Penalties and rewards in Telco Managed Services contracts

A lot of our time is spent helping Service Providers and Operators create a framework for managing what is most important to both businesses.


 
From a commercial point of view this is crucial because the Service Provider’s performance against agreed KPIs will determine service-level penalties and rewards paid by the Operator.
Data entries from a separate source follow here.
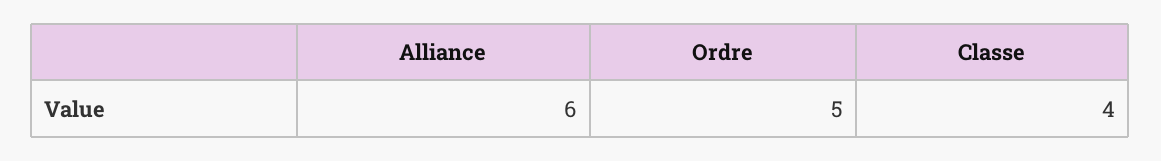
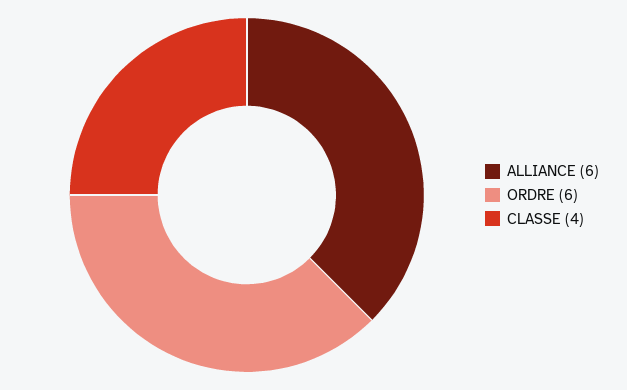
  {
    "Alliance": 6,
-   "Ordre": 5,
+   "Ordre": 6,
    "Classe": 4
  }

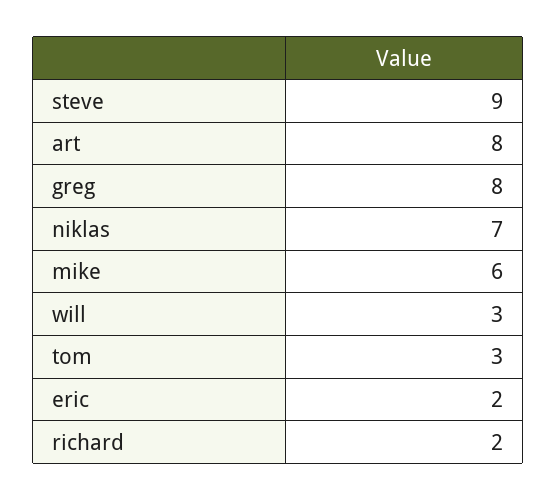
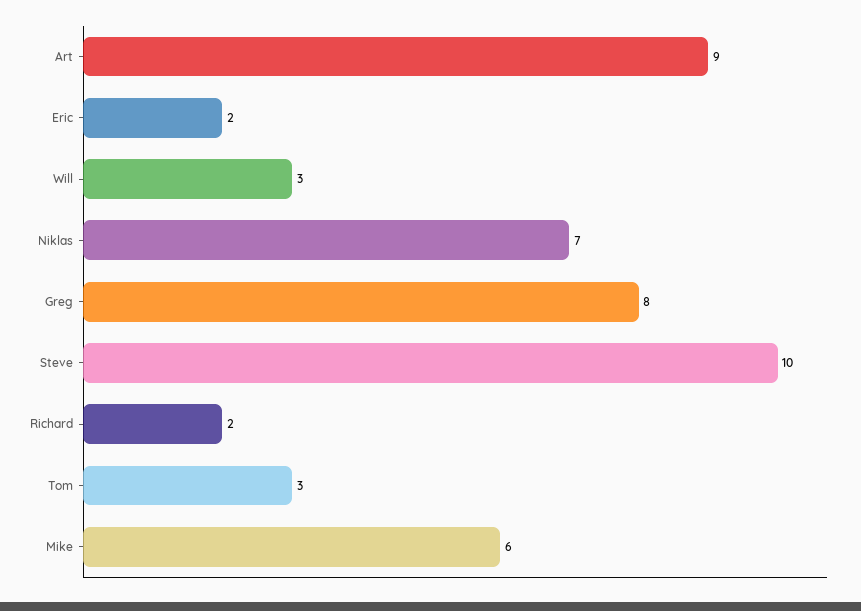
  {
-   "steve": 9,
+   "steve": 10,
-   "art": 8,
+   "art": 9,
    "greg": 8,
    "niklas": 7,
    "mike": 6,
    "will": 3,
    "tom": 3,
    "eric": 2,
    "richard": 2
  }

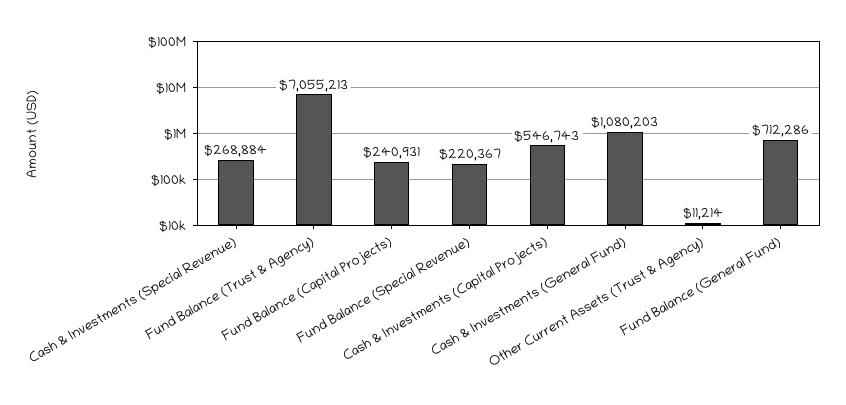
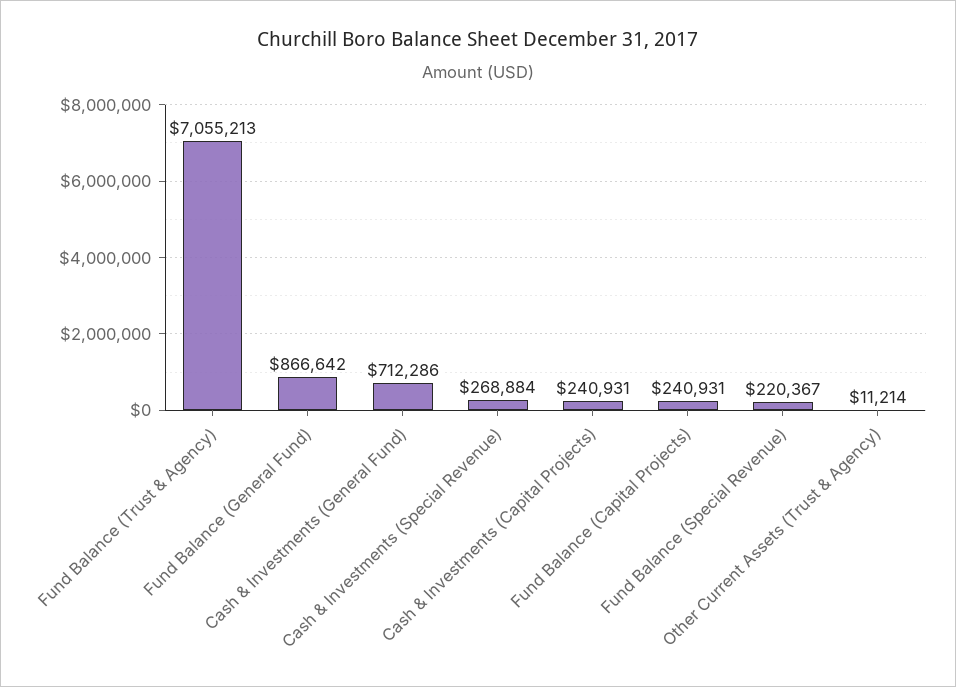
  {
    "Cash & Investments (Special Revenue)": 268884,
    "Fund Balance (Trust & Agency)": 7055213,
    "Fund Balance (Capital Projects)": 240931,
    "Fund Balance (Special Revenue)": 220367,
-   "Cash & Investments (Capital Projects)": 546743,
+   "Cash & Investments (Capital Projects)": 240931,
-   "Cash & Investments (General Fund)": 1080203,
+   "Cash & Investments (General Fund)": 712286,
    "Other Current Assets (Trust & Agency)": 11214,
-   "Fund Balance (General Fund)": 712286
+   "Fund Balance (General Fund)": 866642
  }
We have seen interesting differences in Managed Services contracts of varying sizes around the world in terms of the Operator’s approach to penalties and rewards.

 
Here’s a typical example:

 
  • KPI success >= 99.97% – reward of 5%
  • KPI success >=99.93% but <99.97% - no reward, no penalty
  • KPI success <99.93% but >=99.88% – penalty of 5%
  • KPI success <99.88% – penalty of 10%
 
In this case hitting 99.97% and above gives a 5% reward to the Service Provider, whereas failing to hit 99.88% gives a penalty of 10%.

  
We have seen some contracts where there is no provision for reward but only small penalties; others where the balance is relatively equal; and others still that have enormous potential upsides and significant penalties for underperformance.

 

It is difficult to draw any universal conclusions or patterns in these approaches because it depends on so many different factors, including the maturity of the outsourcing relationship, the difference in size and importance of the Service Provider and the Operator, the level of development of the country’s infrastructure, and the experience of the individuals involved.

 
However, we are starting to see the discussion on rewards and penalties being framed as part of a wider debate about moving from technical network KPIs to end-to-end metrics that genuinely reflect the Operator’s business objectives, because it is far more satisfactory for both parties to link the Service Provider’s rewards to KPIs that represent tangible business benefits that the Operator can derive from the Managed Service.

 
So, when setting up this sort of discussion, make sure you incentivise and penalise behaviour that you want to control, and be fair, in order to avoid running into problems with the relationship later in the contract period.